[89]. aperceived, made known. the king, i.e. Theodoric, king of Italy for 33 years, A.D. 493-526. His reign was, on the whole, good and glorious, but he committed the great crime of putting to death both Boethius and his aged father-in-law Symmachus, for which he afterwards expressed his deep repentance. See Gibbon's Roman Empire. The chief record of his reign is in the collection of twelve books of public epistles composed in his name by Cassiodorus. The seat of his government was Ravenna, as mentioned below.
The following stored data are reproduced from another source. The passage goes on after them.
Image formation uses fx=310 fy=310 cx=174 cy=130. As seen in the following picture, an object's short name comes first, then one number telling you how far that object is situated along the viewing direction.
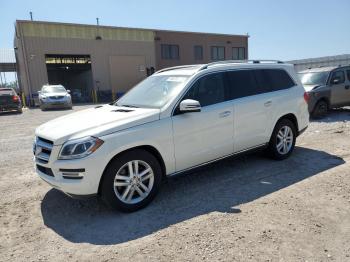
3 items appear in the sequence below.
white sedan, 20.31
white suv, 3.71
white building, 28.31
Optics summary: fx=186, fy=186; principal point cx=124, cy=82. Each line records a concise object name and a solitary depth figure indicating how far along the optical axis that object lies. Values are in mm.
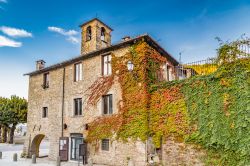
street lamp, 11889
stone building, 12176
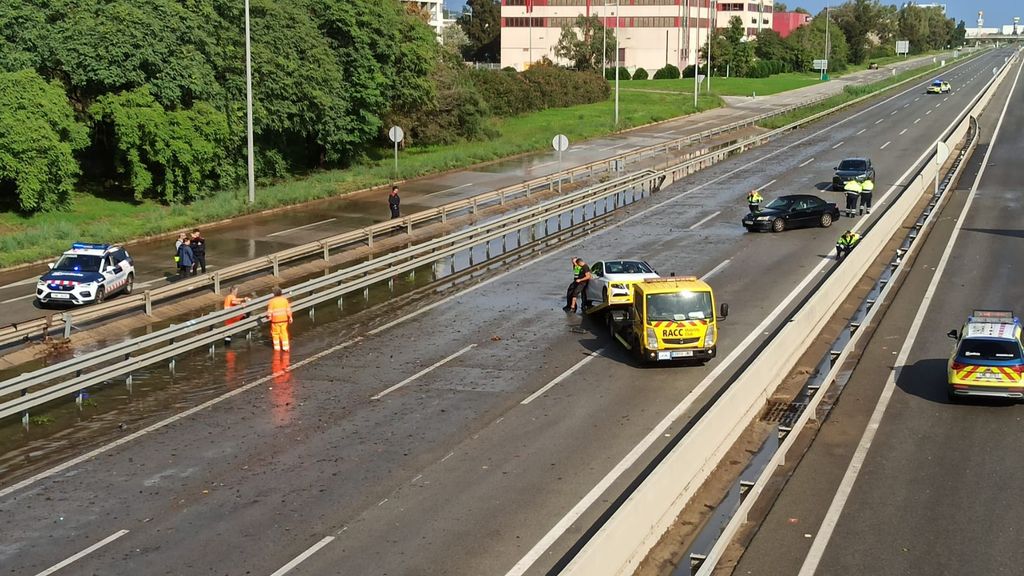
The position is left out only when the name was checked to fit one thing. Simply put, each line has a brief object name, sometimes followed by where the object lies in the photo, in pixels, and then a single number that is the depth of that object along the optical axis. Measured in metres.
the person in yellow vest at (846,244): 34.31
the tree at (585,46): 124.50
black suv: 49.28
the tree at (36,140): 41.09
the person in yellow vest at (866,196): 42.97
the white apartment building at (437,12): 170.00
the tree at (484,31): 170.12
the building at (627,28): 148.00
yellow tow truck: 23.09
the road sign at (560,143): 53.96
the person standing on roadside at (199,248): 33.28
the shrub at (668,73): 140.25
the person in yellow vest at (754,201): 41.47
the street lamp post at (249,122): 44.16
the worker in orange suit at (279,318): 24.83
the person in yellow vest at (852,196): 42.53
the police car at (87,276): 29.78
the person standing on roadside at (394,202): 42.12
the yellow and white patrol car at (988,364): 20.28
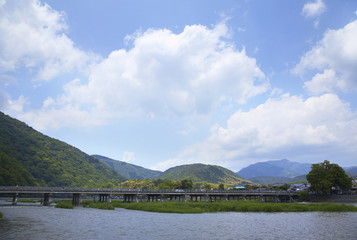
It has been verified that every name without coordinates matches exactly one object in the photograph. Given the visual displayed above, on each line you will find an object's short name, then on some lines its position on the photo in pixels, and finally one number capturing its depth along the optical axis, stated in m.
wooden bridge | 81.44
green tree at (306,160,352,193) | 106.69
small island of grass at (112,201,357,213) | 66.69
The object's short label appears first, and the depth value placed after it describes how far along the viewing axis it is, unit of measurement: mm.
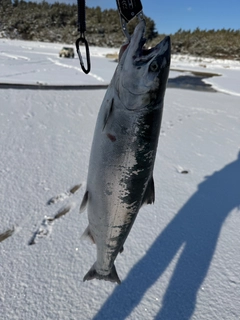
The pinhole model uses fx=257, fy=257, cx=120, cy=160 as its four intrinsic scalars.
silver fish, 1191
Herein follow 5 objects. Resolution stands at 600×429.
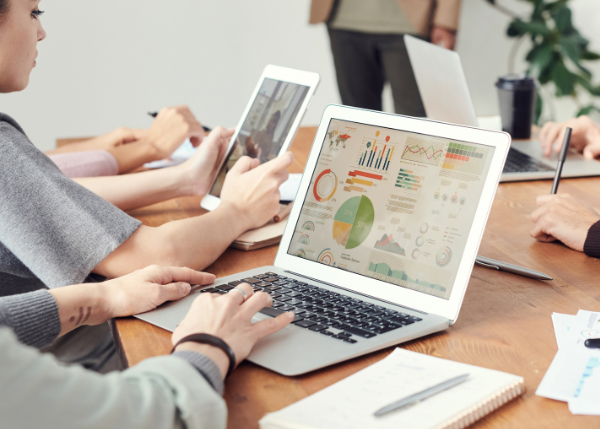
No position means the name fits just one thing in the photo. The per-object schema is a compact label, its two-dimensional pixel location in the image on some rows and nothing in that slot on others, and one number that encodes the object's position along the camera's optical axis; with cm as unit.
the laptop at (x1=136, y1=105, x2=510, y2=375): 65
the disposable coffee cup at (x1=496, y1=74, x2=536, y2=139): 159
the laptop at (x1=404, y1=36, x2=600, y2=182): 125
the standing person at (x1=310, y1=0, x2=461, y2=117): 271
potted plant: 307
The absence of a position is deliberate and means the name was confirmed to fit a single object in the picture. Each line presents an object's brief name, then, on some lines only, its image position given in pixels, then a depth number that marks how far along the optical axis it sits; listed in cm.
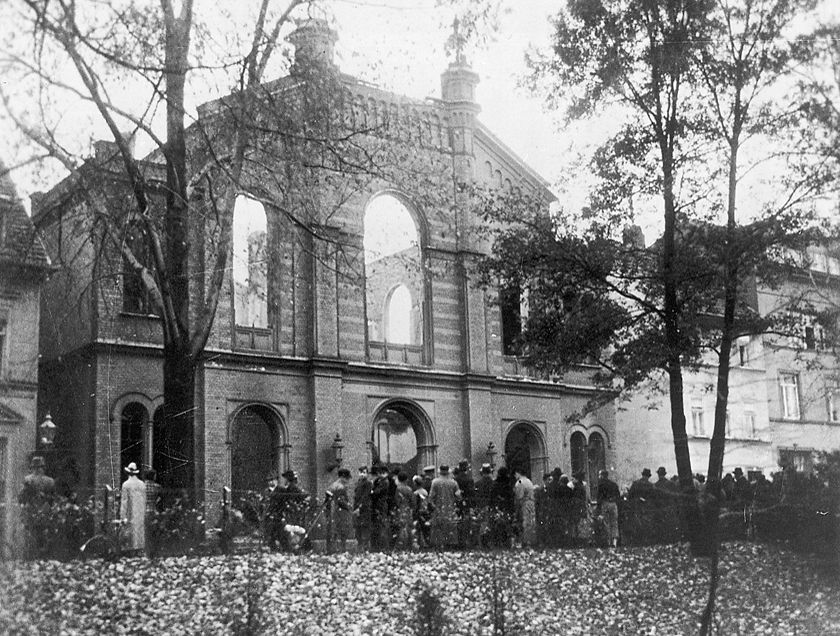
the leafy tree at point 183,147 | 1452
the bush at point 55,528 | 1329
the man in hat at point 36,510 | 1328
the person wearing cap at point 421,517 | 1749
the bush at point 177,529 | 1441
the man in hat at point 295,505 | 1636
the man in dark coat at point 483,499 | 1769
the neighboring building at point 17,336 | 1728
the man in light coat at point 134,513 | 1420
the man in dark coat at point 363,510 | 1730
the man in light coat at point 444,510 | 1738
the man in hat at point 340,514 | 1698
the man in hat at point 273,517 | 1591
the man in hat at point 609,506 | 1980
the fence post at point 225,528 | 1467
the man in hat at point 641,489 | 2047
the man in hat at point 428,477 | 2002
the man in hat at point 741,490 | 2113
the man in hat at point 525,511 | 1831
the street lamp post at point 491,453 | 2906
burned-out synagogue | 2345
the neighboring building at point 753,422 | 2861
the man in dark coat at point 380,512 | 1716
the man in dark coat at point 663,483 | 2030
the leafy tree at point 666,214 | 1852
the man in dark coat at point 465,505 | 1755
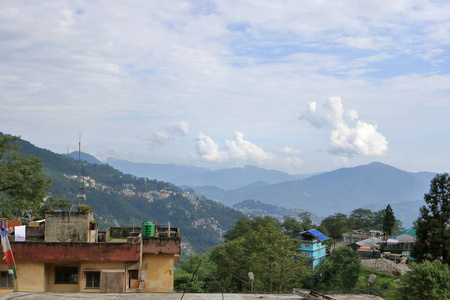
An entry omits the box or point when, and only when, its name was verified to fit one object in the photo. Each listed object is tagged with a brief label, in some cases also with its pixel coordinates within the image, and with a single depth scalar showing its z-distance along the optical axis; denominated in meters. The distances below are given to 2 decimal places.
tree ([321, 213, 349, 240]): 121.62
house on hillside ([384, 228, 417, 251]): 88.06
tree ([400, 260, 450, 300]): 36.91
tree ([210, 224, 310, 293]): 47.00
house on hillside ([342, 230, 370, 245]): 110.75
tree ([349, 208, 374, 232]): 141.12
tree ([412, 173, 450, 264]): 44.72
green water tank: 24.19
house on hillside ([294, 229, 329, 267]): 84.69
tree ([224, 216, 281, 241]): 100.31
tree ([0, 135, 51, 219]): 45.92
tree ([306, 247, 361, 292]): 62.66
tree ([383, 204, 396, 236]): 106.00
[93]. lykned; rather, added; Lat. 'posse adstrui uidetur.'

[95-194]. See a translation into modern English of the whole of this passage, in H. F. Stewart's Essay, pp. 37-41.

[101]. axestow in somme, if you ask particularly; 'summam quaeris?'

[106, 107]. forsake, deny. have wold, have willed, did wish.

[109]. and that I confesse. Here Chaucer's version seems to be quite at fault. 'At uolui, nec unquam uelle desistam. Fatebimur? [MS. C. Et fatebimur.] Sed impediendi delatoris opera cessabit.'

[113]. by me, with regard to me; 'de me.'

[117]. Socrates; in Plato's Republic, Book VI: τὴν ἀψεύδειαν ... μισεῖν, τὴν δ' ἀλήθειαν στέργειν (485 C).

[120]. preisen, appraise, judge of: 'aestimandum.'

[131]. Canius, better Canus, i.e. 'Julius Canus, whose philosophic death is described by Seneca, De Tranquillitate Animi, cap. xiv.'—Gibbon. He has already been mentioned above, Prose iii. l. 40.